▶ _PROBLEM DESCRIPTION_: Lay out the text of all the records below as a JSON list of strings, one string per line, with blank lines omitted. Leave the pictures out of the answer.
┄┄┄┄┄┄┄┄┄┄
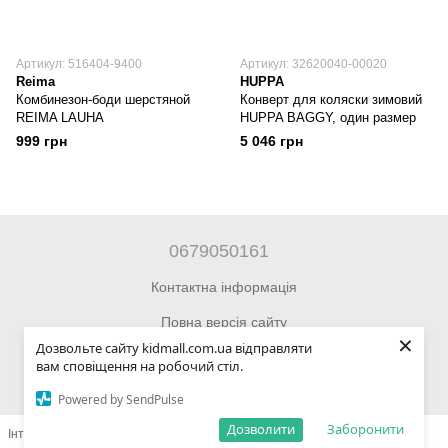
Артикул: 516404-9400
Артикул: 32620040-00020
Reima
HUPPA
Комбинезон-боди шерстяной
Конверт для коляски зимовий
REIMA LAUHA
HUPPA BAGGY, один размер
999 грн
5 046 грн
0679050161
Контактна інформація
Повна версія сайту
×
Дозвольте сайту kidmall.com.ua відправляти
© 2014—2026 Інтернет-магазин Kidmall.com.ua для дітей та
вам сповіщення на робочий стіл.
підлітків
Powered by SendPulse
Дозволити
Заборонити
Інтернет-магазин створений з Хорошоп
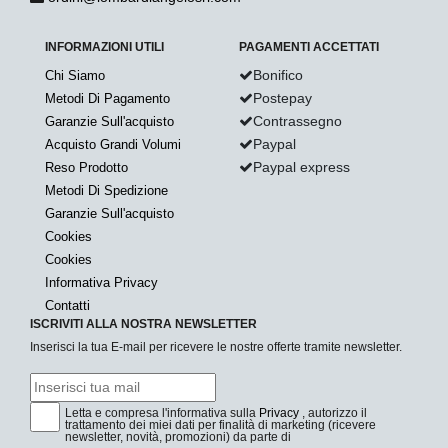
INFORMAZIONI UTILI
PAGAMENTI ACCETTATI
Bonifico
Chi Siamo
Postepay
Metodi Di Pagamento
Contrassegno
Garanzie Sull'acquisto
Paypal
Acquisto Grandi Volumi
Paypal express
Reso Prodotto
Metodi Di Spedizione
Garanzie Sull'acquisto
Cookies
Cookies
Informativa Privacy
Contatti
ISCRIVITI ALLA NOSTRA NEWSLETTER
Inserisci la tua E-mail per ricevere le nostre offerte tramite newsletter.
Letta e compresa l'informativa sulla
Privacy
, autorizzo il
trattamento dei miei dati per finalità di marketing (ricevere
newsletter, novità, promozioni) da parte di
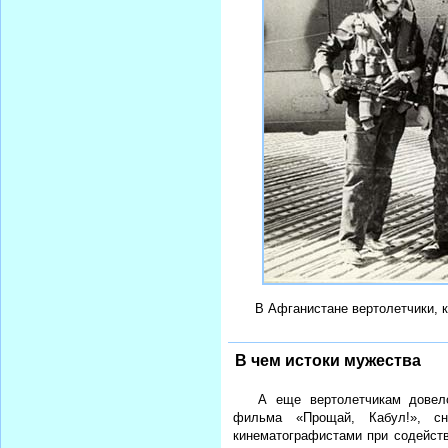
В Афганистане вертолетчики, к
В чем истоки мужества
А еще вертолетчикам довело
фильма «Прощай, Кабул!», сн
кинематографистами при содейств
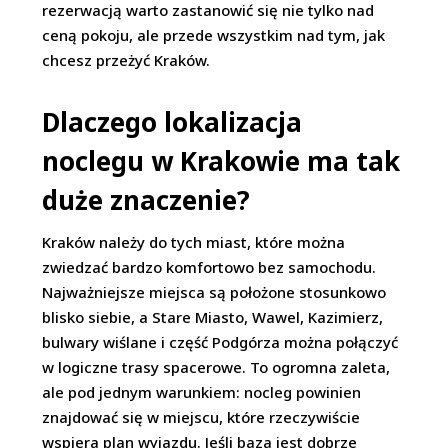
rezerwacją warto zastanowić się nie tylko nad
ceną pokoju, ale przede wszystkim nad tym, jak
chcesz przeżyć Kraków.
Dlaczego lokalizacja
noclegu w Krakowie ma tak
duże znaczenie?
Kraków należy do tych miast, które można
zwiedzać bardzo komfortowo bez samochodu.
Najważniejsze miejsca są położone stosunkowo
blisko siebie, a Stare Miasto, Wawel, Kazimierz,
bulwary wiślane i część Podgórza można połączyć
w logiczne trasy spacerowe. To ogromna zaleta,
ale pod jednym warunkiem: nocleg powinien
znajdować się w miejscu, które rzeczywiście
wspiera plan wyjazdu. Jeśli baza jest dobrze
┄┄┄┄┄┄┄┄┄┄
▶ _SOLUTION TO THIS PROBLEM_:
[
  "Артикул: 516404-9400",
  "Артикул: 32620040-00020",
  "Reima",
  "HUPPA",
  "Комбинезон-боди шерстяной",
  "Конверт для коляски зимовий",
  "REIMA LAUHA",
  "HUPPA BAGGY, один размер",
  "999 грн",
  "5 046 грн",
  "0679050161",
  "Контактна інформація",
  "Повна версія сайту",
  "×",
  "Дозвольте сайту kidmall.com.ua відправляти",
  "© 2014—2026 Інтернет-магазин Kidmall.com.ua для дітей та",
  "вам сповіщення на робочий стіл.",
  "підлітків",
  "Powered by SendPulse",
  "Дозволити",
  "Заборонити",
  "Інтернет-магазин створений з Хорошоп",
  "INFORMAZIONI UTILI",
  "PAGAMENTI ACCETTATI",
  "Bonifico",
  "Chi Siamo",
  "Postepay",
  "Metodi Di Pagamento",
  "Contrassegno",
  "Garanzie Sull'acquisto",
  "Paypal",
  "Acquisto Grandi Volumi",
  "Paypal express",
  "Reso Prodotto",
  "Metodi Di Spedizione",
  "Garanzie Sull'acquisto",
  "Cookies",
  "Cookies",
  "Informativa Privacy",
  "Contatti",
  "ISCRIVITI ALLA NOSTRA NEWSLETTER",
  "Inserisci la tua E-mail per ricevere le nostre offerte tramite newsletter.",
  "Letta e compresa l'informativa sulla",
  "Privacy",
  ", autorizzo il",
  "trattamento dei miei dati per finalità di marketing (ricevere",
  "newsletter, novità, promozioni) da parte di",
  "В Афганистане вертолетчики, к",
  "В чем истоки мужества",
  "А еще вертолетчикам довело",
  "фильма «Прощай, Кабул!», сн",
  "кинематографистами при содейств",
  "rezerwacją warto zastanowić się nie tylko nad",
  "ceną pokoju, ale przede wszystkim nad tym, jak",
  "chcesz przeżyć Kraków.",
  "Dlaczego lokalizacja",
  "noclegu w Krakowie ma tak",
  "duże znaczenie?",
  "Kraków należy do tych miast, które można",
  "zwiedzać bardzo komfortowo bez samochodu.",
  "Najważniejsze miejsca są położone stosunkowo",
  "blisko siebie, a Stare Miasto, Wawel, Kazimierz,",
  "bulwary wiślane i część Podgórza można połączyć",
  "w logiczne trasy spacerowe. To ogromna zaleta,",
  "ale pod jednym warunkiem: nocleg powinien",
  "znajdować się w miejscu, które rzeczywiście",
  "wspiera plan wyjazdu. Jeśli baza jest dobrze"
]